Resume execution from a previously checkpointed state. Optionally apply human edits before resuming:

# Simple resume
result = await graph.resume("run-1", cp)

# Resume with human edits (Human-in-the-Loop)
result = await graph.resume("run-1", cp, updates={"approved": True, "feedback": "Looks good"})

The updates dict is merged into the checkpointed state before re-execution begins. This is the key mechanism for Human-in-the-Loop workflows.

Raises GraphRuntimeError if no checkpoint exists for the given graph_id. See Checkpointing for details.

stream_tokens(state) — async generator

Yield token-level events from LLM nodes that have stream=True. Non-streaming nodes emit a node_complete event instead.

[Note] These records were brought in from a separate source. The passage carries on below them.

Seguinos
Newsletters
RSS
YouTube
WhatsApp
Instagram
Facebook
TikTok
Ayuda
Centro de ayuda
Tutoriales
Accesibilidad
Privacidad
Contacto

async for event in graph.stream_tokens({"input": "Explain RAG"}):
if event["type"] == "token":
print(event["token"], end="", flush=True)
elif event["type"] == "node_complete":
print(f"\n[{event['node']} finished]")
Event keyTypeDescription
"type"str"token" or "node_complete"
"node"strName of the node
"token"strToken text (only for "token" events)
"state"dictState snapshot (only for "node_complete" events)

See Nodes — Token streaming for how to create streaming LLM nodes.

_MAX_STEPS guard

The engine tracks the number of execution waves. The default limit is _MAX_STEPS = 100. Override it at compile time:

compiled = graph.compile(max_steps=500)

If the limit is exceeded, a GraphRuntimeError is raised. This guards against infinite loops created by conditional edges that always route back to a previous node. See Cycles for more.